FP技能士は3級から1級までで構成されており、一般的に「FP3級」「FP2級」と言われる場合には、「FP技能士3級」「FP技能士2級」のことを指します。
各級の概要については以下をご参照ください。
FP3級:「ファイナンシャルプランナー3級の難易度は?簿記3級より難しい?」
FP2級:「ファイナンシャルプランナー2級の難易度/合格率は?3級と何が違う?」
FP協会ときんざいの2つの団体どちらで受験しても、合格すれば同じFP技能士となり、差はありません。(実技試験の内容が異なるなど、試験内容の差はあります。)
FP技能士は一度取得してしまえば、更新の必要はなく、永続的に使用できる資格となります。
3) AFPとは?
① AFPとは?
AFPはFP技能士2級に相当する資格と言われております。
先ほどのFP技能士との違いとして、AFPは2年ごとに資格の更新が必要となり、更新するためにはセミナーや学習会・eラーニングなどにより一定以上の単位を取得する必要があります。
② AFPになるには?
AFPとして登録するために、以下の3つのルートがあります。
AFP認定研修(基本課程)の修了⇒FP2級合格
*認定研修を修了すると、FP3級に合格していなくても、FP2級の受験資格が得られます。
ルート2
2年以上の実務経験orFP3級合格⇒FP2級合格⇒AFP認定研修(技能士課程)の修了
ルート3
2年以上の実務経験orFP3級合格⇒AFP認定研修(基本課程)の修了+FP2級合格
つまり、AFPに登録するためには、「AFP認定研修の修了」と「FP2級合格」の2つの要件が必要となります。
③ AFPの難易度
上述のAFPになるためのルートを見ていただければわかる通り、AFPの難易度は、実質的にはFP2級の難易度と同様と言えます。
④ AFPのメリット
AFP取得のメリットとしては、以下が挙げられます。
・CFPを受験できる。(CFPの受験資格がAFP合格であるため。)
・資格更新のための継続的な知識のキャッチアップにより、FPとしてのスキルを維持できる。
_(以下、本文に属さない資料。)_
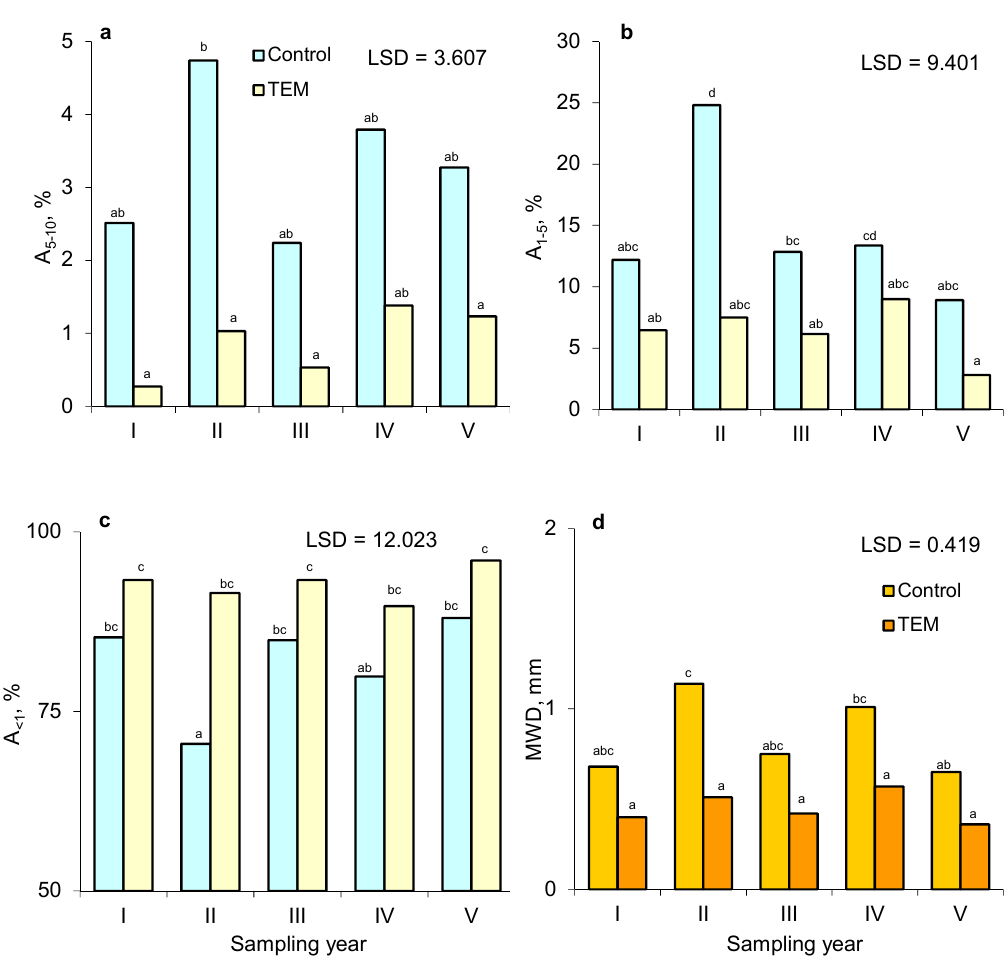
Figure 8. The annual mean values of water-stable aggregate content: A 5–10 ( a ), A 1–5 ( b ), A < 1 ( c ), and mean weight diameter (MWD) ( d ) during the five-year study. Notes: Control: soil without EM-A ( n = 150), TEM: soil with EM-A application ( n = 150), I–V: study year. Each letter (a, ab, abc, b, bc, c, cd and d) means a significant di ff erence (Control or TEM × study year) according to Tukey’s lowest significant di ff erence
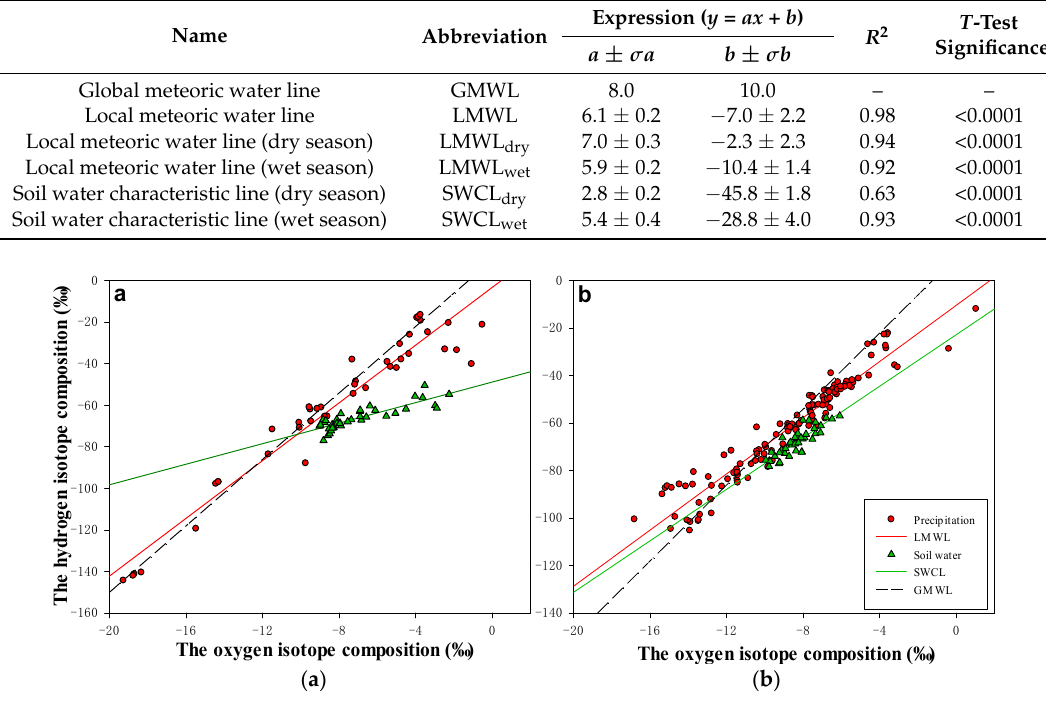
Figure 3. The relationship between isotopic ratios in precipitation and soil water. ( a ) the relationship between isotopic ratios in precipitation and soil water in dry season ( b ) The relationship between isotopic ratios in precipitation and soil water in wet season. The LMWL was δ 2 H = 7.0 δ 18 O − 2.3 ( R 2 = 0.94, N = 42) and δ 2 H = 5.9 δ 18 O − 10.4 ( R 2 = 0.92, N = 126) for the precipitation in the dry and wet seasons, respectively. The SWCL was δ 2 H = 2.8 δ 18 O − 45.8 ( R 2 = 0.63, N = 80) and δ 2 H = 5.4 δ 18 O − 28.8 ( R 2 = 0.93, N = 100) for the soil water in the dry and wet seasons, respectively. The GMWL was δ 2 H = 8 δ 18 O + 10 [37].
・FP協会主催の学習会に参加でき、AFP同士の横のつながりができる。
元FP講座の運営者である筆者が、目的別に以下の7つの通信講座を比較して、おすすめ2つのメリット・デメリットや、講座の特徴について解説してみました。
・TAC
・大原
・LEC
・ユーキャン
・ECC
・スタディング
・フォーサイト
詳細は「FPの通信講座おすすめ2選!元講座運営者が目的別に比較したところ…」をご確認ください。
4) CFPとは?
① CFPとは?
CFPはFP技能士1級に相当する資格と言われております。
AFP同様に2年ごとの資格の更新があり、一定以上の単位取得が要件とされております。
② CFPになるには?
CFPになるには、以下の要件を満たす必要があります。
・CFP資格審査試験6課目に合格する。
・CFP研修の修了。
・通算で3年以上の実務経験。
・年2回開催(6月・11月)。
・1課目ずつの受験も可能。
・試験6課目「金融資産運用設計」「不動産運用設計」「ライフプランニング・リタイアメントプランニング」「リスクと保険」「タックスプランニング」「相続・事業承継設計」
③ CFPの難易度
CFP資格審査試験の過去の合格率は以下となります。
2019年第1回
課目名 | 受験者数 | 合格者数 | 合格率 |
金融資産運用設計 | 3,013 | 933 | 31% |
不動産運用設計 | 2,252 | 830 | 37% |
ライフプランニング・リタイアメントプランニング | 2,388 | 866 | 36% |
リスクと保険 | 2,873 | 1,012 | 35% |
タックスプランニング | 2,515 | 1,005 | 40% |
相続・事業承継設計 | 2,688 | 990 | 37% |
2018年第2回
課目名 | 受験者数 | 合格者数 | 合格率 |
金融資産運用設計 | 2,780 | 992 | 36% |
不動産運用設計 | 2,153 | 828 | 39% |
ライフプランニング・リタイアメントプランニング | 2,228 | 809 | 36% |
リスクと保険 | 2,591 | 957 | 37% |
タックスプランニング | 2,231 | 890 | 40% |
相続・事業承継設計 | 2,425 | 951 | 39% |
2018年第1回
課目名 | 受験者数 | 合格者数 | 合格率 |
金融資産運用設計 | 2,872 | 1,075 | 37% |
不動産運用設計 | 2,063 | 788 | 38% |
ライフプランニング・リタイアメントプランニング | 2,140 | 797 | 37% |
リスクと保険 | 2,745 | 1,076 | 39% |
タックスプランニング | 2,322 | 902 | 39% |
相続・事業承継設計 | 2,457 | 901 | 37% |
35%~40%の合格率となり、一見そこまで難しくないようにも見えます。
しかし、受験者が全員AFP認定者、つまりFP2級合格者と考えると、そのうち4割しか受からない試験ですので、かなりの難関資格と言えます。
④ CFPのメリット
CFP取得のメリットとしては、以下が挙げられます。
・FPとして独立してやっていくのに十分な知識がつく。
・金融コンサルタントとして活躍できる。
・FPとしての力量を客観的に証明できる。
アメリカでは医師や弁護士と並んで、FPは専門家として重要視されております。
個人の資産運用がメインの仕事であり、平均年収は一説では2,000万円とも言われるほど、高給取りとなります。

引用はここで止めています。